Perspectives and Convictions Underpinning Whole-life Disciplemaking Churches

Imagine Church began as a pilot project with a range of churches across the UK who wanted to learn how to create a whole-life disciplemaking church. You can read about the project and what we learnt in the book Imagine Church. But if we were asked to name the three core shifts in perspective that made the greatest difference to a church making this journey they would be these.

1. Confidence in the whole-life gospel

If our vision of the gospel is too small or narrow we’ll miss the comprehensive implications of what God has done in Christ. We’ll fail to grasp that the whole of life really does matter to God and risk falling into the trap of the sacred-secular divide.

‘The gospel is not a set of good instructions or a piece of good advice, but the good news of what God himself has achieved – for me, for us, for the world – in Christ. And the gospel is not only an offer of personal forgiveness, not only the rescue of men and women from judgment, but the renewal of God’s relationship with his people, and the beginning of the restoration of all creation.’ Antony Billington, LICC

2. Clarity around a whole-life mission strategy

What’s your strategy for mission? For many churches it’s one that essentially recruits the people of God to use some of their leisure time to join the missionary initiatives of church paid workers. Not a bad strategy and one that has borne great fruit in ministry to the poor, marginalised, needy and lost. It’s just that it’s incomplete and a tragic waste of the church’s mission potential. It leads to far too few Christians engaging in mission in the places they already naturally spend their time. After all, 98% of Christians spend 95% of their waking lives at home, work, at the gym and more. We can grow our capacity for mission by including those everyday places and people.

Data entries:
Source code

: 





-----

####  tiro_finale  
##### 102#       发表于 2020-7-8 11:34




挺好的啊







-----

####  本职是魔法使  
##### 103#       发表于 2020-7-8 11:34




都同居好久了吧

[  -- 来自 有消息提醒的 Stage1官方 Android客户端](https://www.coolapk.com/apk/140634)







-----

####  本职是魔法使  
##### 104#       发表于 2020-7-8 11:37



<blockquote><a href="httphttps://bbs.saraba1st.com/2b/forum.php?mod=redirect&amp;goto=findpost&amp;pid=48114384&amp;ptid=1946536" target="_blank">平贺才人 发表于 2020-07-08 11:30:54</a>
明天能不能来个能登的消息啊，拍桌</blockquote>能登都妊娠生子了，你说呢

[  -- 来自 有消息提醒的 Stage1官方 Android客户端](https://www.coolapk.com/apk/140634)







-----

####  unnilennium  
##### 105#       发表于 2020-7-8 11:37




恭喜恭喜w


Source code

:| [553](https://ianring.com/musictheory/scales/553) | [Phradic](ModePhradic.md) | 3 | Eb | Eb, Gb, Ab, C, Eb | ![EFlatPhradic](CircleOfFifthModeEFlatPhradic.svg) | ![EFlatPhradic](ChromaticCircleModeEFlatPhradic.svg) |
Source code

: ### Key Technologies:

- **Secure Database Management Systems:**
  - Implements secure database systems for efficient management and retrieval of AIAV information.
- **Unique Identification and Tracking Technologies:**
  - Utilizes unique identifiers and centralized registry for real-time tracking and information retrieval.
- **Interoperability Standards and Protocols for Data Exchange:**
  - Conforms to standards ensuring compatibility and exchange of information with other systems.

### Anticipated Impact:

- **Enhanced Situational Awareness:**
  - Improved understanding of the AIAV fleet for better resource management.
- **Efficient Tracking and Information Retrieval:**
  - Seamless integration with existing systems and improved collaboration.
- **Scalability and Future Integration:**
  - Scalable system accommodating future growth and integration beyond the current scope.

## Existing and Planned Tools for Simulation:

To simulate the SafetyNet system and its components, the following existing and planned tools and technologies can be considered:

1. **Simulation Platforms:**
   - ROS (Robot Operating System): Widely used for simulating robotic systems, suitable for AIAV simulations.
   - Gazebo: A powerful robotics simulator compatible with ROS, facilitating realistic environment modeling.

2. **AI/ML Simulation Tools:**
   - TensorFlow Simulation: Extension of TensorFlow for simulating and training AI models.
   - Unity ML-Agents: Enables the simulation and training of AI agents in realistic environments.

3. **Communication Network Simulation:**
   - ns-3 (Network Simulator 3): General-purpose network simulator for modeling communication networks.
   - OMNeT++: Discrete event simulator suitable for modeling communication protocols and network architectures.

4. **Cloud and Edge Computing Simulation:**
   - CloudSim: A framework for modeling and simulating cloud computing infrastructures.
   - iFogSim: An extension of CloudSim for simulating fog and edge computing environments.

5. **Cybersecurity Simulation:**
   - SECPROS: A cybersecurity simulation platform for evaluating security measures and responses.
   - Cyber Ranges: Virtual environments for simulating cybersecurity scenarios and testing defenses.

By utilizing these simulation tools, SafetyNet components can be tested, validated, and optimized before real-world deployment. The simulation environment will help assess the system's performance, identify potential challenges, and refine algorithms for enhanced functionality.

■ **EXERCISES TO COMPLETE**
**1)** In the passage on whole-life disciplemaking churches, what share of their waking lives do 98% of Christians spend at home, work, the gym and similar places?
**2)** Carry on the passage about whole-life disciplemaking churches, picking up after its final sentence.

■ **RESULTS**
**1)** 95% of their waking lives.

**2)**
3. Conviction about pastoral equipping

We’re convinced we need a renewed understanding of why we are part of a local church. Many people have high expectations of Pastoral Care from the church but low expectations of Pastoral Equipping for a life of mission and discipleship. The UK church has been built around a deeply-held commitment to the pastoral care contract. However, if churches are to take seriously the call to become whole-life disciplemaking communities, then the primary role of church leadership has to be one of disciplemaking, not principal carers, nor event organisers, nor recruiters for community activities. The ‘equipping leader’ helps people grasp their primary identity as a disciple of Jesus and trust God for the outworking of this in the whole of life.